> **SUPPLIED TEXT**:
Here’s what you might imagine:

  • A school’s performance is in decline
  • Ofsted visits, writes a report, downgrades the school

But not if the school was an outstanding primary: these “were only fractionally more likely to be down-graded than schools where no such academic deterioration took place”. Nor if they were good primaries: two thirds of deteriorating schools remained good – some were even promoted.

In secondaries, half of good schools remained so, while 11% were promoted.

These are the findings of an Education Policy Institute report, out today.

Does Ofsted think schools in nice areas are more effective?

Surely Ofsted is fair, regardless of how well off a school’s parents might be?
Err… “Secondary schools with up to 5% of pupils eligible for free school meals (FSM) are over three times as likely to be rated ‘outstanding’ as schools with at least 23% FSM”.

Meanwhile “secondary schools with the most FSM pupils are much more likely to be rated ‘inadequate’ than those with the fewest (15% vs. 1%)”.

And what about the first issue: downgrading following poor performance? Well: “The least deprived schools were also most likely to improve their Ofsted judgement and least likely to be down-graded, even after accounting for their previous Ofsted judgement”.

How about schools with low prior attaining pupils: what does Ofsted think about them?

> **RECORDS SUPPLIED**:
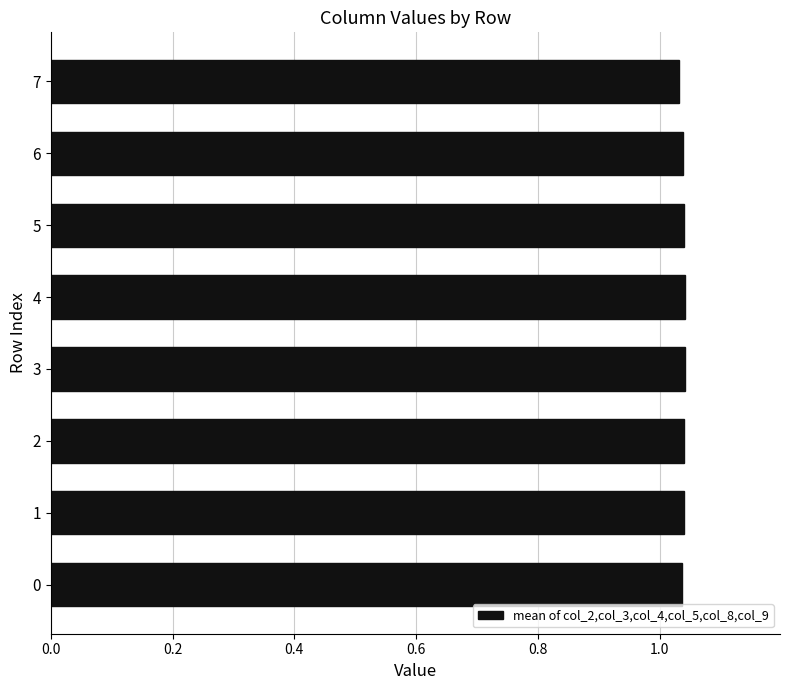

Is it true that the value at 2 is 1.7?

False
...
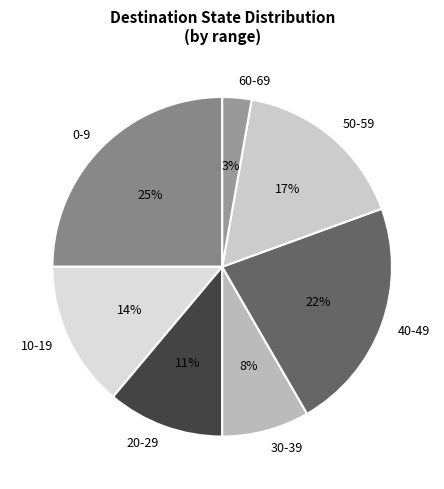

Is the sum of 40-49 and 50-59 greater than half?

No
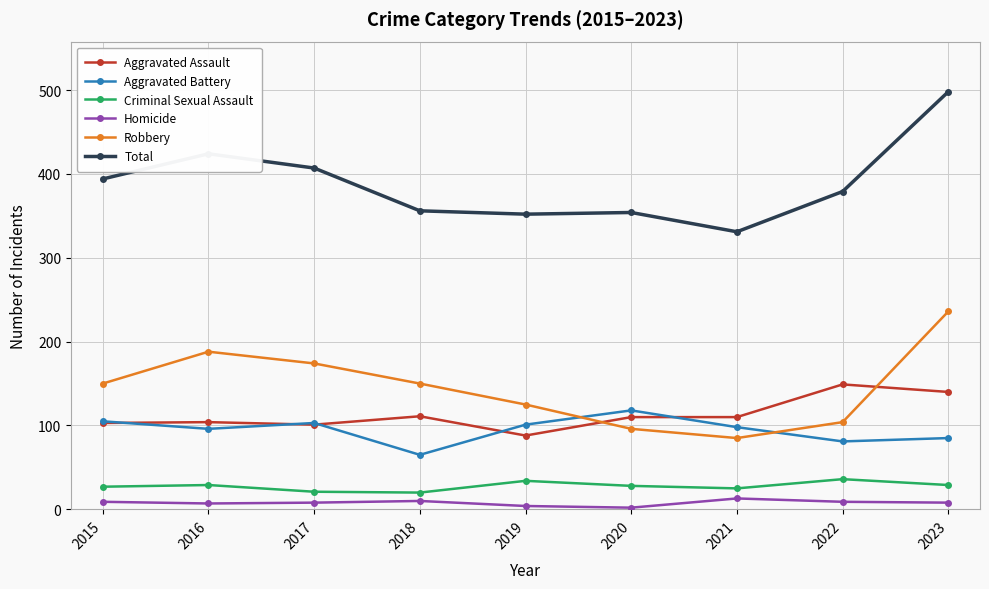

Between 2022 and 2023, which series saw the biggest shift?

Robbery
* * *
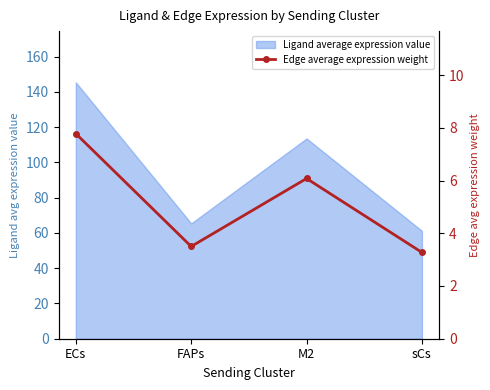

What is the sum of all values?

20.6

> **INSTRUCTIONS**:
**A.** Count the lines in the listing that contain the string "series", treating uppercase and lowercase as different. Reply with the number only.
**B.** Continue the piece on Ofsted judgements from the point where it stops.

> **EXERCISE RESPONSES**:
**A.** 1

**B.**
“Secondary schools with the fewest pupils with low prior attainment are almost six times as likely to be rated ‘outstanding’ as schools with the most low prior attainers (47% vs. 8%).”

So is Ofsted biased?

Here are a few suggestions about why these differentials might arise:

  • Ofsted inspection criteria ignore value-added performance
  • It’s harder to impress Ofsted when you teach pupils from poorer backgrounds
  • Ofsted inspectors and/or criteria don’t recognise this difficulty and adjust for it
  • Ofsted inspectors are more easily impressed by schools in nice areas with brighter pupils
  • It’s easier to be Outstanding in schools in nice areas with brighter pupils
  • Schools in nice areas with brighter pupils attract more outstanding teachers and leaders

We may not be particularly surprised by any of these findings – but should we tolerate them?